Una gravità che, stando alle parole che arrivano dal gruppo di maggioranza “a taluni sfugge” e che “impone responsabilità e consapevolezza, necessità di azione immediata, e ci rammarichiamo che la consigliera Manigrasso, che è espressione dell’istituzione municipale, abbia inteso alimentate tensioni e polemiche che non sono d’aiuto ai cittadini”.

Il j’accuse del movimento è anche per il giornalista Simone Incicco che aveva pubblicamente detto “no” all’eventualità della realizzazione di un ospedale da campo. Il movimento si appella al suo ruolo di direttore responsabile del giornale diocesano (Va specificato che Incicco ha inviato la propria lettera al nostro giornale come cittadino e giornalista e non a nome del giornale da lui diretto ndr). “In un momento storico greve, che non ha precedenti nella storia repubblicana, consumato da un’emergenza, che non è territoriale ma globale, realmente suonano stridenti le sue parole. La Chiesa e il Pontefice Francesco, predicano accoglienza ed altruismo, esortano alla misericordia, alla compassione, alla carità cristiana e il direttore Incicco dissente dalla solidarietà espressa dal Sindaco della sua città, tuonando a gran voce contro l’ipotesi di un presidio ospedaliero, nel suo Comune, capace di accogliere i malati di Covid-19 che necessitano di un immediato trattamento emergenziale”. E ancora. “Mentre in tutta Italia scarseggiano i posti letto e l’assistenza primaria dei malati si erge a paladino della comunità allontanando con fermezza l’ipotesi di offrire un’area di accoglienza agli unici che, momentaneamente e globalmente, ne hanno più bisogno”.

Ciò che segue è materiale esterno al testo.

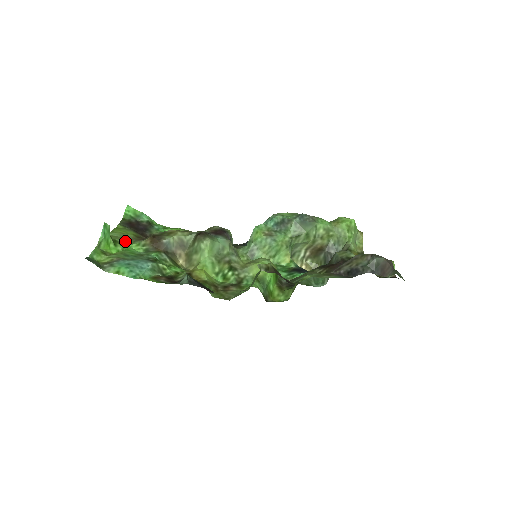
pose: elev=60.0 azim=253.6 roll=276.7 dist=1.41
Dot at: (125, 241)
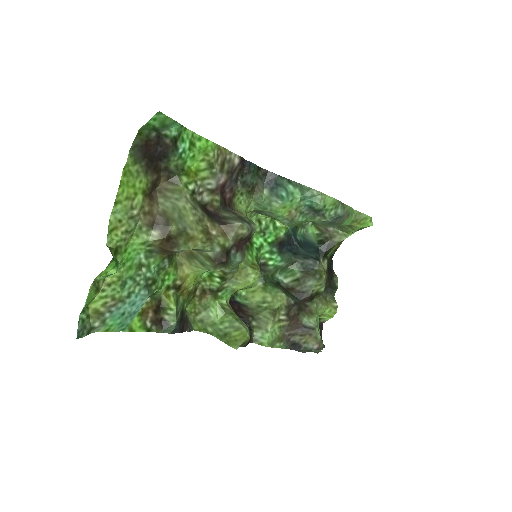
Dot at: (129, 235)
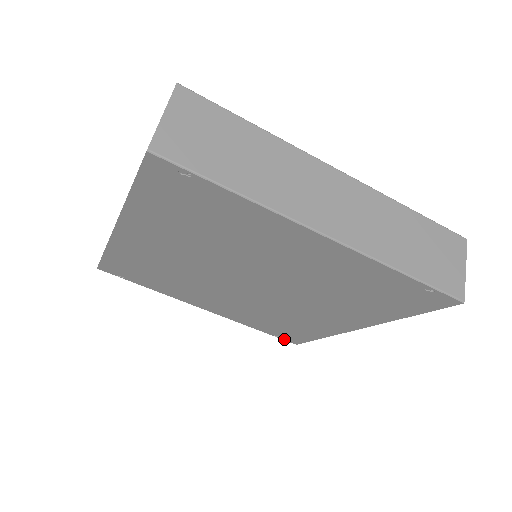
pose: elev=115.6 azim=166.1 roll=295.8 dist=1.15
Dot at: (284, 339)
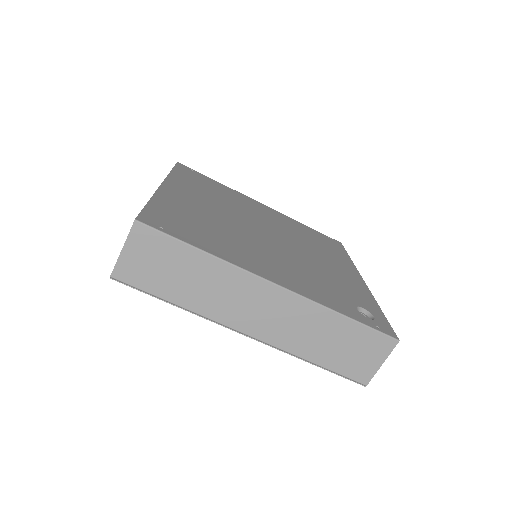
Dot at: occluded
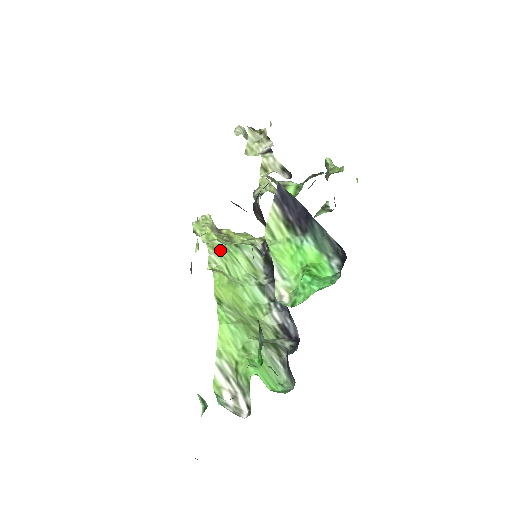
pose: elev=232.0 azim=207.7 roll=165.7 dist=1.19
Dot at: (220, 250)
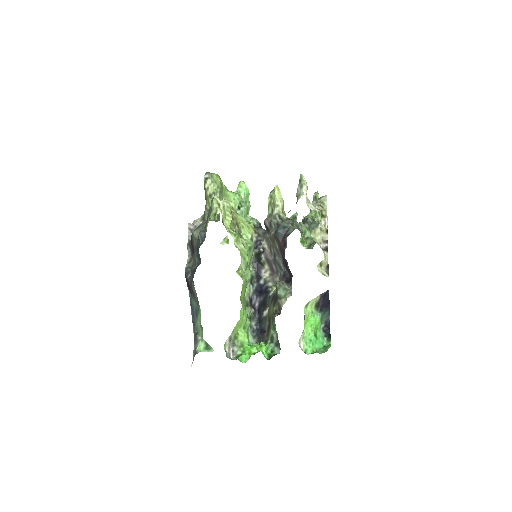
Dot at: (246, 259)
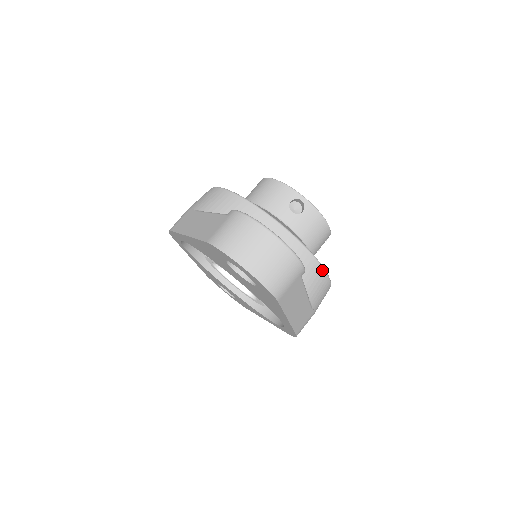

“L’emergenza gravissima che ha investito il nostro Paese e che ha assunto i caratteri di pandemia globale, i cui nefasti effetti si mostrano drammaticamente in ogni dove, impone a tutti e ciascuno, la necessità di stringere un patto di solidarietà e di mutuo soccorso, di non rassegnarsi all’indifferenza, di affrancarsi dall’insensibilità. I nostri concittadini nelle scorse settimane, hanno mostrato tale tensione ideale, tale empatia, alimentando il respiro di una speranza che ha suscitato ammirazione ed emozione. Alludiamo alle donne e agli uomini, che medici, infermieri, professionisti della salute, quotidianamente e in misura indefessa occupano la trincea di questa battaglia gravosa, allo scopo di strappare alla morte e al dolore, i propri assisiti, esponendo eroicamente se stessi al male. Essi rendono così prezioso il Servizio Sanitario Nazionale, pubblico e universalistico, presidio di civiltà del nostro Paese, da tutelare e da difendere tenacemente. Condotte, che mostrano la necessità di non obliare un irrinunciabile principio d’umanità, di sostenere la tensione ideale che ha esortato quasi 8000 medici in tutta Italia, a rispondere alla chiamata del Governo per costituzione di una task force di 300 professionisti della sanità, da impiegare nelle aree del Paese più colpite dal Covid-19. L’esperienza di straordinari uomini di fede, che rappresentano una luce scintillante capace di illuminare le tenebre di un male oscuro che ghermisce la vita, come don Giuseppe Berardelli, l’arciprete di Casnigo nella bergamasca, che vinto dal coronavirus, avrebbe rinunciato al respiratore che la comunità parrocchiale aveva acquistato per egli, allo scopo di renderlo disponibile a una persona più giovane.
E ancora, lo straordinario atto di generosità di cui si è resa protagonista la Famiglia Gabrielli, che ha risposto all’appello del Presidente Luca Ceriscoli, donando un milione di euro per la realizzazione delle strutture di terapia intensiva allo scopo di fronteggiare l’emergenza sanitaria nella Regione Marche. La solidarietà e il sostegno a chi è colpito dal male va incoraggiata, sostenuta e praticata. Mutuando le espressioni del Sindaco Enrico Piergallini, occorre stare dalla parte giusta, ciascuno deve poter far la propria parte, con coraggio senza viltà, sostenendo un comune sforzo alla scopo di salvare la vita, poiché ciò deve costituire l’unica ansia che anima l’agire di ciascuno”.